Vertical Families, Overburdened Caregivers.

More than 20 years ago, my mother had a stroke.

As her only surviving child, I became her primary caregiver. That choice was one that continues a long tradition of family members taking care of their own, for as long as they can. My choice meant that my mother’s needs became my own, added to the demands and needs of my four children, my husband, my job and myself.

Fast-forward to today, and we see that changes in the structure of families are making matters more burdensome for family caregivers. In the past, families were larger. Not only could caregiving tasks be shared, but there were fewer living parents and grandparents. Today, increased longevity, delayed child bearing and low birth rates have led to the rise of vertical families, or families of multiple generations with only a few members in each. It is no longer unusual to know a small family of four or five generations with more members over 55 than under 18.

This phenomenon—that is the growing numbers of vertical families—is new in the history of mankind and creates profound challenges, particularly for women, who are the primary caregivers in our society. Many are working and struggling to manage jobs, family and caregiving responsibilities—much as I did 20 years ago.

For example, it is not surprising to hear of an older adult, someone in their sixties or seventies, who cares for a parent in their late eighties or nineties and for grandchildren. A friend of mine, an only child in her family, is in her late sixties and works part-time as a consultant. It is not unusual for her to spend a morning taking her 93-year-old mother, who lives independently but requires get-around assistance, to a doctor’s appointment, grocery shopping and lunch.

In another situation, a couple I know juggle their respective work lives to care for their two children and the wife’s mother who is in good physical health but has Alzheimer’s disease.

As a society, we place little value on the work involved in caregiving and the people, mostly women, who provide the care. This reality is reflected in the lack of public policies that support family caregiving and the financial penalty that caregivers pay if they leave the workforce to care for family members.
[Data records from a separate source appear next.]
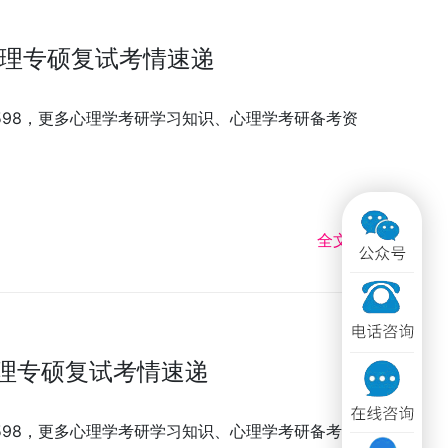
用心理专硕复试考情速递
3598，更多心理学考研学习知识、心理学考研备考资
全文 >>
心理专硕复试考情速递
3598，更多心理学考研学习知识、心理学考研备考资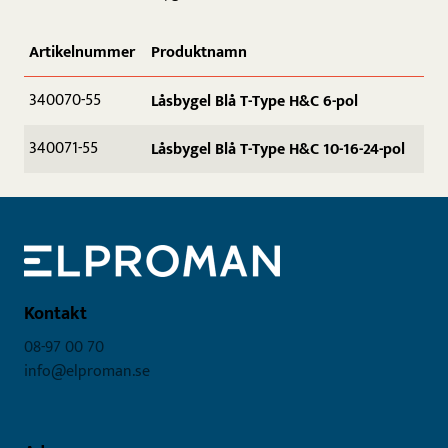
Artikelnummer
Produktnamn
340070-55
Låsbygel Blå T-Type H&C 6-pol
340071-55
Låsbygel Blå T-Type H&C 10-16-24-pol
Kontakt
08-97 00 70
info@elproman.se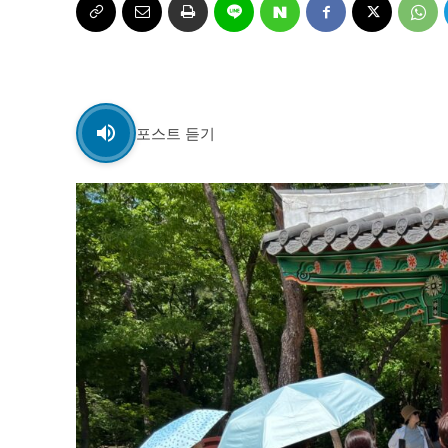
자유게시판
자유게시판
서비스 & 앱
서비스 & 앱
수완뉴스 추천 서비스
수완뉴스 추천 서비스
포스트 듣기
스토어
스토어
멤버십 소개
이니셔티브
멤버십 소개
이니셔티브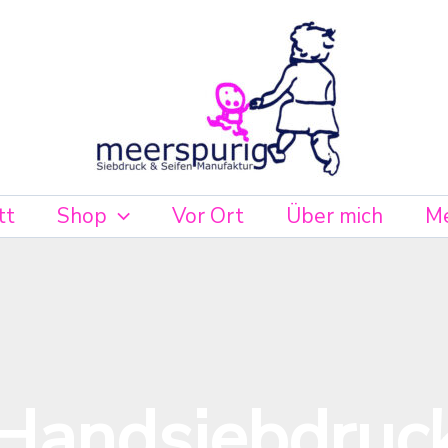
ach
eliebtheit
ortiert
tt
Shop
Vor Ort
Über mich
Me
Handsiebdruc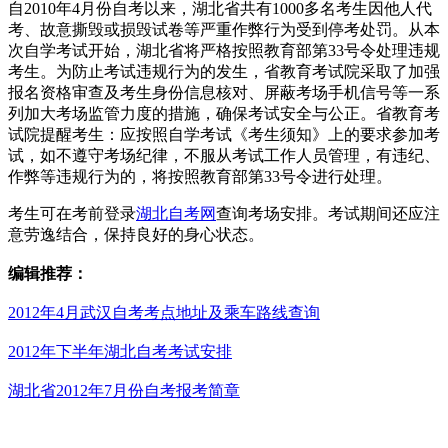
自2010年4月份自考以来，湖北省共有1000多名考生因他人代
考、故意撕毁或损毁试卷等严重作弊行为受到停考处罚。从本
次自学考试开始，湖北省将严格按照教育部第33号令处理违规
考生。为防止考试违规行为的发生，省教育考试院采取了加强
报名资格审查及考生身份信息核对、屏蔽考场手机信号等一系
列加大考场监管力度的措施，确保考试安全与公正。省教育考
试院提醒考生：应按照自学考试《考生须知》上的要求参加考
试，如不遵守考场纪律，不服从考试工作人员管理，有违纪、
作弊等违规行为的，将按照教育部第33号令进行处理。
考生可在考前登录
湖北自考网
查询考场安排。考试期间还应注
意劳逸结合，保持良好的身心状态。
编辑推荐：
2012年4月武汉自考考点地址及乘车路线查询
2012年下半年湖北自考考试安排
湖北省2012年7月份自考报考简章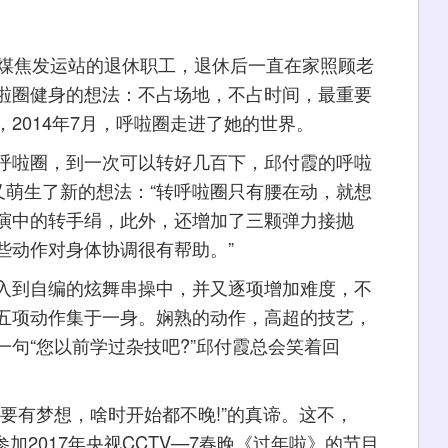
煤焦发运站的退休职工，退休后一直在家照顾老
啦圈健身的想法：不占场地，不占时间，最重要
2014年7月，呼啦圈走进了她的世界。
啦圈，到一次可以转好几百下，邱付霞的呼啦
又萌生了新的想法：“转呼啦圈只有腰在动，就想
演中的转手绢，此外，还增加了三颗弹力接抛
些动作对身体协调很有帮助。”
到自编的炫舞串操中，并又逐项增加难度，不
五项动作集于一身。娴熟的动作，高超的技艺，
句“您以前学过杂技吧?”邱付霞总会笑着回
有梦想，啥时开始都不晚!”的真谛。这不，
参加2017年央视CCTV—7春晚《过年啦》的节目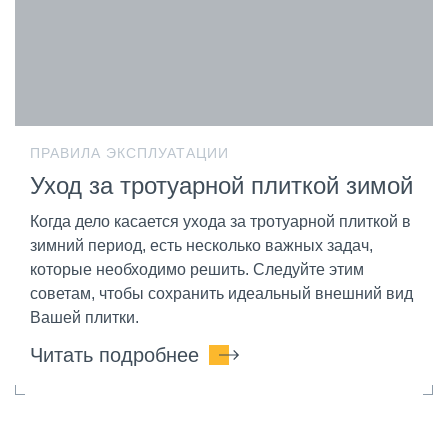
ПРАВИЛА ЭКСПЛУАТАЦИИ
Уход за тротуарной плиткой зимой
Когда дело касается ухода за тротуарной плиткой в
зимний период, есть несколько важных задач,
которые необходимо решить. Следуйте этим
советам, чтобы сохранить идеальный внешний вид
Вашей плитки.
Читать подробнее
At the same time that vertical families are increasing in number, hospitals and nursing homes are sending patients home who still need high levels of care. As the responsibilities and burdens on family caregivers have increased, policies that are meant to lighten the load, such as the Family and Medical Leave Act, are proving inadequate for the task. Compensation or credit for the valuable work that caregivers provide ranges from not-sufficient to non-existent.

What would a more caregiver-friendly society look like? Information about resources and caregiver support groups is important. However, equally or more important, is a combination workplace support and financial relief. Will there come a time when employees are not penalized for taking time off to take a parent, or child, for a medically necessary appointment? And caregivers who have to take a leave of absence for a protracted period of time to care for a family member are eligible for unemployment insurance to cover a caregiving leave? And individuals who have to leave the workforce long-term to care for a family member, a spouse, child, parent, grandparent or aunt, at least receive social security credit for their work as a full-time caregiver? These are just three policy options that would ease the caregiver burden.